By David Ingram
(Reuters) - A Nebraska lawyer is trying to breathe life into an old-fashioned antitrust movement with a campaign for the U.S. Senate based partly on breaking apart the country's biggest banks and blocking consolidation among meatpackers.
In a throwback to an era when some politicians won by railing against big companies for strangling competition, Dave Domina secured the Democratic nomination in May and faces Republican Ben Sasse in the Nov. 4 election.
Rural, agriculture-heavy Nebraska rarely sends Democrats to Congress. Sasse, president of Midland University in Fremont, has not spoken about antitrust policy. In a written statement, he said Nebraskans want to shrink government.
As Congress holds hearings on a series of corporate mergers, Domina's campaign is unusual for condemning big deals that he says squeeze suppliers and small companies trying to compete.
"Those things in turn drive consumer prices up, employment opportunities and business opportunities down, and are completely inconsistent with what is really a free or a fair market," he said in a phone interview.
In a varied law career, Domina, 63, has represented landowners trying to block the proposed Keystone XL pipeline that would run through Nebraska, and challenged Tyson Foods Inc, the largest U.S. meat processor.
Antitrust is the area of law concerned with keeping markets competitive. More aggressive enforcement should start, Domina said, with a Justice Department lawsuit to block Tyson's proposed $8.55 billion acquisition of sausage-maker Hillshire Brands Co.
In 2004, he won what was considered a historic $1.28 billion jury verdict in an antitrust case against Tyson. A judge threw out the verdict as unlawful.

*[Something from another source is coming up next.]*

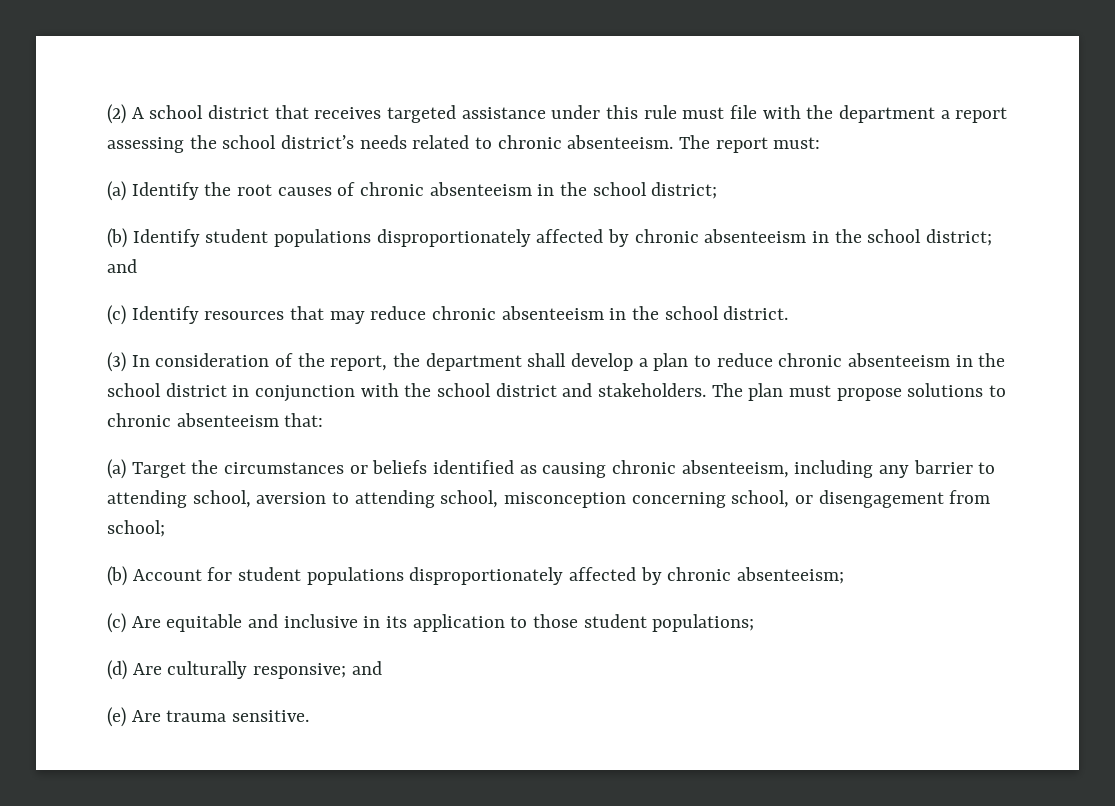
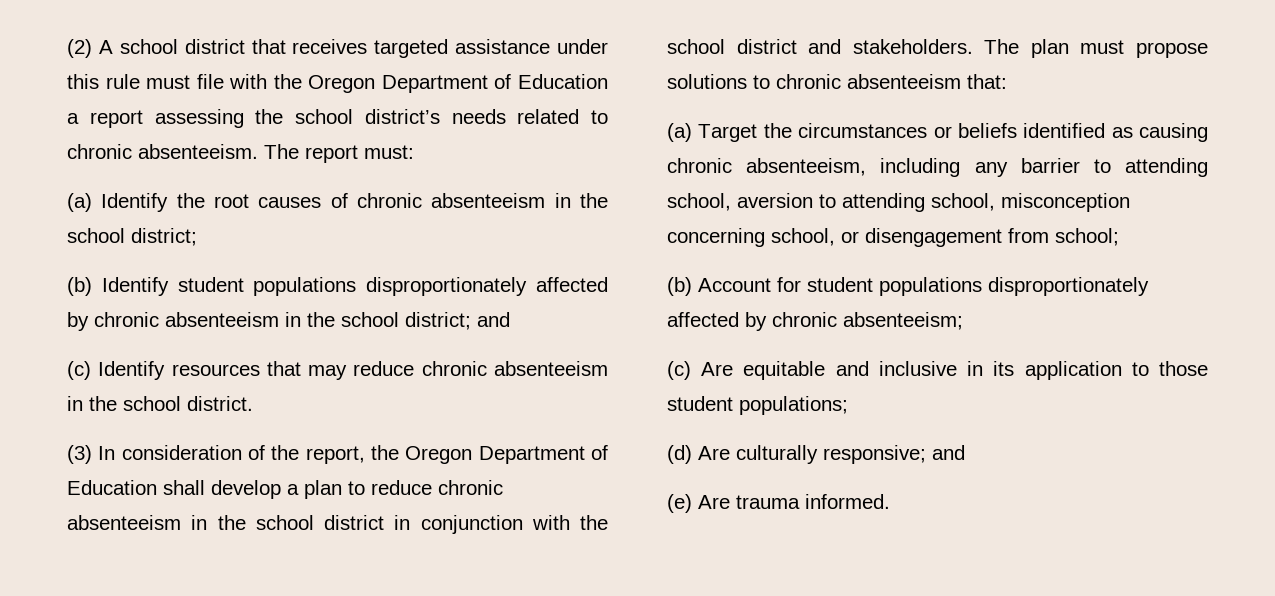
[839,105,936,123] department -> [308,74,608,93] Oregon Department of Education
[425,353,522,371] department -> [405,445,608,464] [67,480,157,495] Oregon Department of Education
[232,710,310,722] sensitive. -> [805,494,890,509] informed.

"It sounds in part that he is tapping into a long tradition of agrarian populism, and that could be very interesting, especially since he seems to know something about it," said New York University law professor Harry First.

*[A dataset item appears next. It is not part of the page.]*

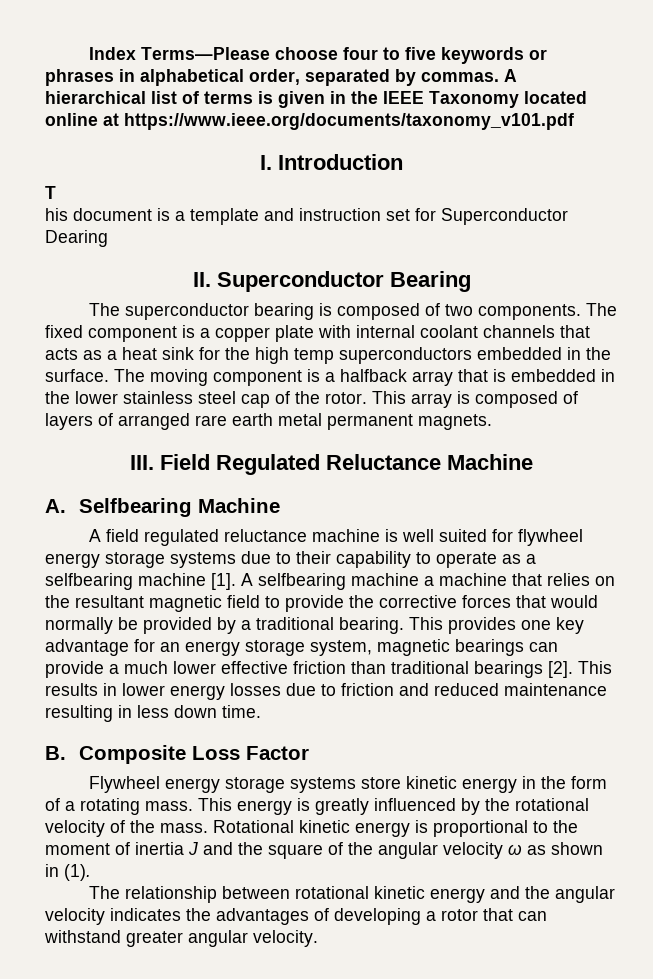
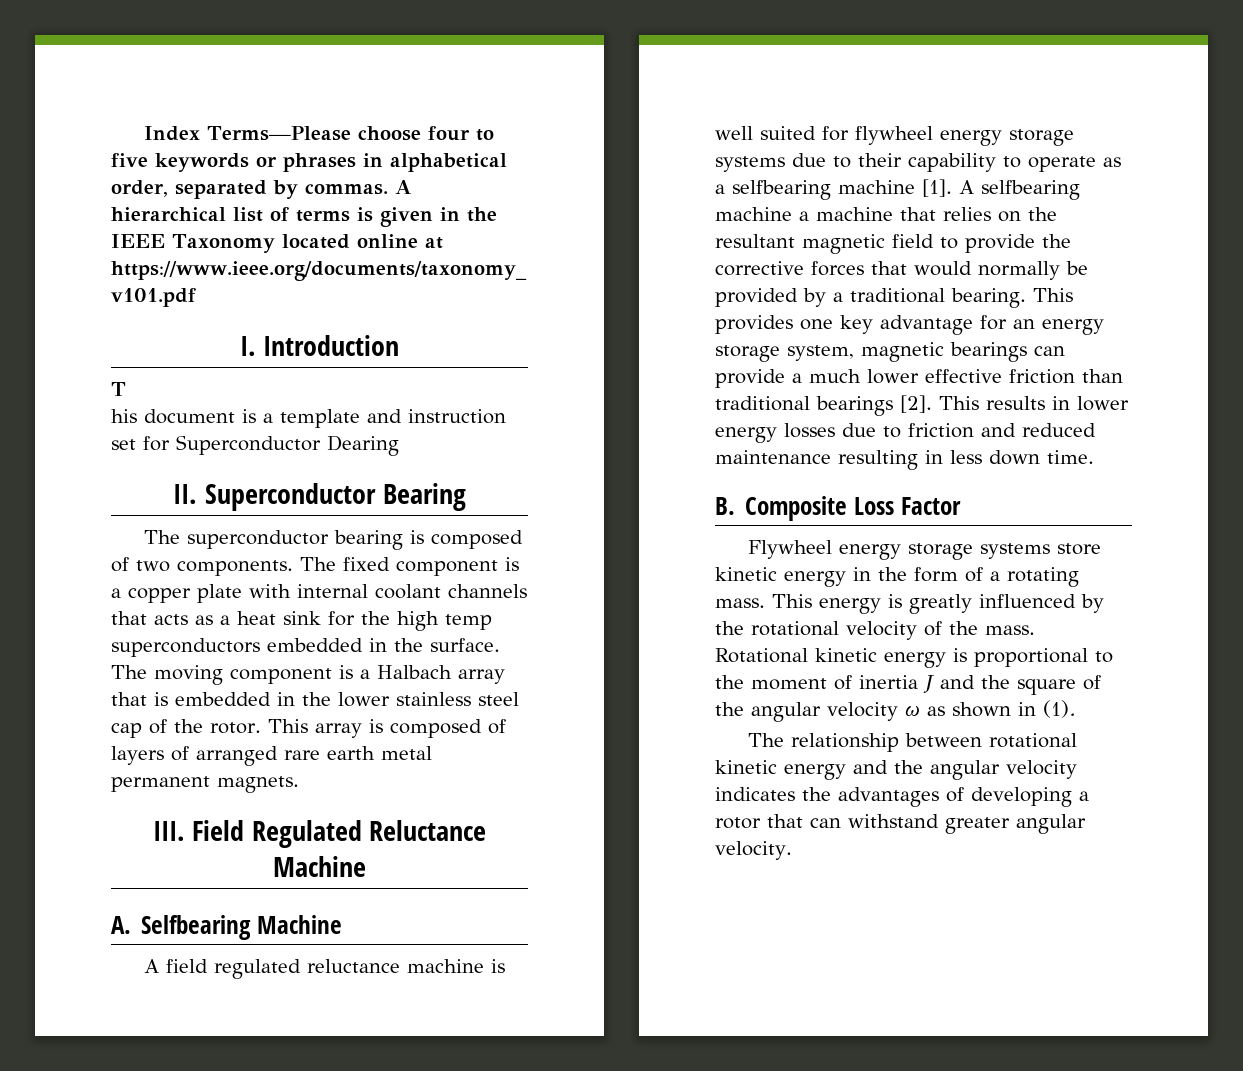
[340,369,407,382] halfback -> [377,665,452,679] Halbach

Tyson declined to comment on Domina's campaign.
Domina calls for government enforcement against seedmakers such as Monsanto Co. He also says Congress should bar any bank from holding more than 5 percent of all U.S. deposits. The current ceiling is generally 10 percent.
Domina's views run counter to how U.S. antitrust policy and economics have evolved since the 1960s. Courts shifted from protecting small businesses to promoting overall consumer welfare, mainly through lower prices.
In the Tyson lawsuit Domina handled, courts found the company could legally buy cattle through contracts, rather than on the traditional cash market, even though the practice drove down prices paid to cattlemen.
The American Meat Institute, a trade organization in Washington, D.C., would not comment on Domina's views but has defended its industry as dynamic and competitive.
Auburn University economist Robert Taylor, who was one of the cattlemen's trial experts against Tyson, said Domina had both a talent for speaking to a jury and a sharp tongue. Domina once referred to Tyson's legal team in court as "slaughterhouse lawyers," Taylor said, adding, "They all flinched."